◆ ABOUT THIS EXERCISE ◆
Please transcribe every record below exactly as it appears.
-- RECORDS FOR THIS EXERCISE follows --
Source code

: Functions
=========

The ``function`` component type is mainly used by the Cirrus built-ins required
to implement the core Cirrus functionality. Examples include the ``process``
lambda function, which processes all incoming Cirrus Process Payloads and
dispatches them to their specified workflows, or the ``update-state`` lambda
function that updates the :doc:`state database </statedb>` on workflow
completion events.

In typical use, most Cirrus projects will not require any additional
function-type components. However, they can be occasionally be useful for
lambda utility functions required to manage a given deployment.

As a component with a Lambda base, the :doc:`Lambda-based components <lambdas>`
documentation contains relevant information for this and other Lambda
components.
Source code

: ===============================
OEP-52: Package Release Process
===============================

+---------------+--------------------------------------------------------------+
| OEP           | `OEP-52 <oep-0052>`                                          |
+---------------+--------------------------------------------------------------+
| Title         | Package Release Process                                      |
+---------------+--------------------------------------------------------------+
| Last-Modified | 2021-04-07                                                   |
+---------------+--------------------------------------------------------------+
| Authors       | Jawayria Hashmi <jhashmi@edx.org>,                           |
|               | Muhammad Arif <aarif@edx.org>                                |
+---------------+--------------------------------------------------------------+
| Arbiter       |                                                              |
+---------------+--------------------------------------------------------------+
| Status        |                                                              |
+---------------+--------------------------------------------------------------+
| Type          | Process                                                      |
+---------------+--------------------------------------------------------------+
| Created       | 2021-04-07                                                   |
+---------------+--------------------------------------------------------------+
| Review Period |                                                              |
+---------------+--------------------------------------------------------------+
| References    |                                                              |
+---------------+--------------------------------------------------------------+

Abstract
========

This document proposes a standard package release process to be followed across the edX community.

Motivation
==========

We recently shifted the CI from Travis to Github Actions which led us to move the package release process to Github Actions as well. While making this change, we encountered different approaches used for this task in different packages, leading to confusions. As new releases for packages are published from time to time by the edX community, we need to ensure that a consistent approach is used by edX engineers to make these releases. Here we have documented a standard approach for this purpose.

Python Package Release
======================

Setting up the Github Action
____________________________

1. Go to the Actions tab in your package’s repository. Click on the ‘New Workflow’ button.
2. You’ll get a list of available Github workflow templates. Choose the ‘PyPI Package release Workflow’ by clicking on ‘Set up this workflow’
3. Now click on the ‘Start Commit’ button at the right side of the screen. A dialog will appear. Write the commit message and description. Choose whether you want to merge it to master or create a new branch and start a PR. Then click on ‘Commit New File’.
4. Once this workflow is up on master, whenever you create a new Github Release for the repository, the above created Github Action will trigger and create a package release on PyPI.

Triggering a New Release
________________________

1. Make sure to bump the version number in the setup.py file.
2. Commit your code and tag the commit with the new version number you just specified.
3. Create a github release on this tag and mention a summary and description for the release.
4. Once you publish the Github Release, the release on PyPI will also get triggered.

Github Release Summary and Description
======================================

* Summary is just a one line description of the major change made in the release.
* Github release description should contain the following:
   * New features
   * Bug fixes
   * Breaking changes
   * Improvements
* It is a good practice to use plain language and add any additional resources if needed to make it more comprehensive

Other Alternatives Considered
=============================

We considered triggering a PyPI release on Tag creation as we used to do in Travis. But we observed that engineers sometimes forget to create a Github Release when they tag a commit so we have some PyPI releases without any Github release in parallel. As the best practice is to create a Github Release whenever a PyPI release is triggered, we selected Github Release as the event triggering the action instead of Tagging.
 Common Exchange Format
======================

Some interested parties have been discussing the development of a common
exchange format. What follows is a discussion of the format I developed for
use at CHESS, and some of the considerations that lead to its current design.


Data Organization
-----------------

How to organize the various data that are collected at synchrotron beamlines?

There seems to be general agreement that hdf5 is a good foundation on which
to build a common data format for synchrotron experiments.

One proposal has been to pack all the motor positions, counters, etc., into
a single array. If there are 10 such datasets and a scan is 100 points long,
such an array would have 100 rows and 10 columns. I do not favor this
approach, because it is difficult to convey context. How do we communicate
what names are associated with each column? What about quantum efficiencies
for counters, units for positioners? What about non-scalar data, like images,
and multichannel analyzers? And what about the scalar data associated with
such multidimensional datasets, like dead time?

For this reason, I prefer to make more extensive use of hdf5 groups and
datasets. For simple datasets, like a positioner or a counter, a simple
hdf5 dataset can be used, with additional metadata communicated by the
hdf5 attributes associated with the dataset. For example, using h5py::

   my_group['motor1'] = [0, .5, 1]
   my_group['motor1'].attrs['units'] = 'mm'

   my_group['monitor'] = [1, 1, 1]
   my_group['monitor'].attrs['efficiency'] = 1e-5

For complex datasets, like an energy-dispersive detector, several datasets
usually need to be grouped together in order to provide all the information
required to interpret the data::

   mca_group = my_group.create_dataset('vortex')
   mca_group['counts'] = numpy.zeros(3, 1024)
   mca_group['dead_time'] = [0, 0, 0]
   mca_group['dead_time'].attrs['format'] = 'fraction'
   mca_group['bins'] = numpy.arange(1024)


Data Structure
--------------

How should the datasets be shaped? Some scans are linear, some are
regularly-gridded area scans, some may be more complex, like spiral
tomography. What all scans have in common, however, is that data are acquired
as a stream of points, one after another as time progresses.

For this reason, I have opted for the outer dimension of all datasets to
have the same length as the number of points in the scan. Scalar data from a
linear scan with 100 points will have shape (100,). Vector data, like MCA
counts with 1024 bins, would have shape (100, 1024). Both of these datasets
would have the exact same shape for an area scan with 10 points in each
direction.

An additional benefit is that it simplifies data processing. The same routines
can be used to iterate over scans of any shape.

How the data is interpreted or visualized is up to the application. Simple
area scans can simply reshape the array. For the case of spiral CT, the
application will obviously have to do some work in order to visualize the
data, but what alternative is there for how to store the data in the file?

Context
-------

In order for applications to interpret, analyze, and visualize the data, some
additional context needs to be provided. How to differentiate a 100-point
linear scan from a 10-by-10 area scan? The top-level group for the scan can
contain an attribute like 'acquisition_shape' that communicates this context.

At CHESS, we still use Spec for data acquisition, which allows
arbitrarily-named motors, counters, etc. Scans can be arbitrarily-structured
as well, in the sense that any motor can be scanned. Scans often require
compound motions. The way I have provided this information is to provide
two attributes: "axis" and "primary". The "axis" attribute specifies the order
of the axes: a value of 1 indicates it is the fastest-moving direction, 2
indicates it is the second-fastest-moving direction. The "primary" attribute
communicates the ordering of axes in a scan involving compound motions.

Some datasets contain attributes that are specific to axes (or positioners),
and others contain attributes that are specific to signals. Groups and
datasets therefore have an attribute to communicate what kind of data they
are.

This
-- RECORDS FOR THIS EXERCISE concluded --
◆ EXPECTED OUTPUT ◆
Source code

: Functions
=========

The ``function`` component type is mainly used by the Cirrus built-ins required
to implement the core Cirrus functionality. Examples include the ``process``
lambda function, which processes all incoming Cirrus Process Payloads and
dispatches them to their specified workflows, or the ``update-state`` lambda
function that updates the :doc:`state database </statedb>` on workflow
completion events.

In typical use, most Cirrus projects will not require any additional
function-type components. However, they can be occasionally be useful for
lambda utility functions required to manage a given deployment.

As a component with a Lambda base, the :doc:`Lambda-based components <lambdas>`
documentation contains relevant information for this and other Lambda
components.
Source code

: ===============================
OEP-52: Package Release Process
===============================

+---------------+--------------------------------------------------------------+
| OEP           | `OEP-52 <oep-0052>`                                          |
+---------------+--------------------------------------------------------------+
| Title         | Package Release Process                                      |
+---------------+--------------------------------------------------------------+
| Last-Modified | 2021-04-07                                                   |
+---------------+--------------------------------------------------------------+
| Authors       | Jawayria Hashmi <jhashmi@edx.org>,                           |
|               | Muhammad Arif <aarif@edx.org>                                |
+---------------+--------------------------------------------------------------+
| Arbiter       |                                                              |
+---------------+--------------------------------------------------------------+
| Status        |                                                              |
+---------------+--------------------------------------------------------------+
| Type          | Process                                                      |
+---------------+--------------------------------------------------------------+
| Created       | 2021-04-07                                                   |
+---------------+--------------------------------------------------------------+
| Review Period |                                                              |
+---------------+--------------------------------------------------------------+
| References    |                                                              |
+---------------+--------------------------------------------------------------+

Abstract
========

This document proposes a standard package release process to be followed across the edX community.

Motivation
==========

We recently shifted the CI from Travis to Github Actions which led us to move the package release process to Github Actions as well. While making this change, we encountered different approaches used for this task in different packages, leading to confusions. As new releases for packages are published from time to time by the edX community, we need to ensure that a consistent approach is used by edX engineers to make these releases. Here we have documented a standard approach for this purpose.

Python Package Release
======================

Setting up the Github Action
____________________________

1. Go to the Actions tab in your package’s repository. Click on the ‘New Workflow’ button.
2. You’ll get a list of available Github workflow templates. Choose the ‘PyPI Package release Workflow’ by clicking on ‘Set up this workflow’
3. Now click on the ‘Start Commit’ button at the right side of the screen. A dialog will appear. Write the commit message and description. Choose whether you want to merge it to master or create a new branch and start a PR. Then click on ‘Commit New File’.
4. Once this workflow is up on master, whenever you create a new Github Release for the repository, the above created Github Action will trigger and create a package release on PyPI.

Triggering a New Release
________________________

1. Make sure to bump the version number in the setup.py file.
2. Commit your code and tag the commit with the new version number you just specified.
3. Create a github release on this tag and mention a summary and description for the release.
4. Once you publish the Github Release, the release on PyPI will also get triggered.

Github Release Summary and Description
======================================

* Summary is just a one line description of the major change made in the release.
* Github release description should contain the following:
   * New features
   * Bug fixes
   * Breaking changes
   * Improvements
* It is a good practice to use plain language and add any additional resources if needed to make it more comprehensive

Other Alternatives Considered
=============================

We considered triggering a PyPI release on Tag creation as we used to do in Travis. But we observed that engineers sometimes forget to create a Github Release when they tag a commit so we have some PyPI releases without any Github release in parallel. As the best practice is to create a Github Release whenever a PyPI release is triggered, we selected Github Release as the event triggering the action instead of Tagging.
 Common Exchange Format
======================

Some interested parties have been discussing the development of a common
exchange format. What follows is a discussion of the format I developed for
use at CHESS, and some of the considerations that lead to its current design.


Data Organization
-----------------

How to organize the various data that are collected at synchrotron beamlines?

There seems to be general agreement that hdf5 is a good foundation on which
to build a common data format for synchrotron experiments.

One proposal has been to pack all the motor positions, counters, etc., into
a single array. If there are 10 such datasets and a scan is 100 points long,
such an array would have 100 rows and 10 columns. I do not favor this
approach, because it is difficult to convey context. How do we communicate
what names are associated with each column? What about quantum efficiencies
for counters, units for positioners? What about non-scalar data, like images,
and multichannel analyzers? And what about the scalar data associated with
such multidimensional datasets, like dead time?

For this reason, I prefer to make more extensive use of hdf5 groups and
datasets. For simple datasets, like a positioner or a counter, a simple
hdf5 dataset can be used, with additional metadata communicated by the
hdf5 attributes associated with the dataset. For example, using h5py::

   my_group['motor1'] = [0, .5, 1]
   my_group['motor1'].attrs['units'] = 'mm'

   my_group['monitor'] = [1, 1, 1]
   my_group['monitor'].attrs['efficiency'] = 1e-5

For complex datasets, like an energy-dispersive detector, several datasets
usually need to be grouped together in order to provide all the information
required to interpret the data::

   mca_group = my_group.create_dataset('vortex')
   mca_group['counts'] = numpy.zeros(3, 1024)
   mca_group['dead_time'] = [0, 0, 0]
   mca_group['dead_time'].attrs['format'] = 'fraction'
   mca_group['bins'] = numpy.arange(1024)


Data Structure
--------------

How should the datasets be shaped? Some scans are linear, some are
regularly-gridded area scans, some may be more complex, like spiral
tomography. What all scans have in common, however, is that data are acquired
as a stream of points, one after another as time progresses.

For this reason, I have opted for the outer dimension of all datasets to
have the same length as the number of points in the scan. Scalar data from a
linear scan with 100 points will have shape (100,). Vector data, like MCA
counts with 1024 bins, would have shape (100, 1024). Both of these datasets
would have the exact same shape for an area scan with 10 points in each
direction.

An additional benefit is that it simplifies data processing. The same routines
can be used to iterate over scans of any shape.

How the data is interpreted or visualized is up to the application. Simple
area scans can simply reshape the array. For the case of spiral CT, the
application will obviously have to do some work in order to visualize the
data, but what alternative is there for how to store the data in the file?

Context
-------

In order for applications to interpret, analyze, and visualize the data, some
additional context needs to be provided. How to differentiate a 100-point
linear scan from a 10-by-10 area scan? The top-level group for the scan can
contain an attribute like 'acquisition_shape' that communicates this context.

At CHESS, we still use Spec for data acquisition, which allows
arbitrarily-named motors, counters, etc. Scans can be arbitrarily-structured
as well, in the sense that any motor can be scanned. Scans often require
compound motions. The way I have provided this information is to provide
two attributes: "axis" and "primary". The "axis" attribute specifies the order
of the axes: a value of 1 indicates it is the fastest-moving direction, 2
indicates it is the second-fastest-moving direction. The "primary" attribute
communicates the ordering of axes in a scan involving compound motions.

Some datasets contain attributes that are specific to axes (or positioners),
and others contain attributes that are specific to signals. Groups and
datasets therefore have an attribute to communicate what kind of data they
are.

This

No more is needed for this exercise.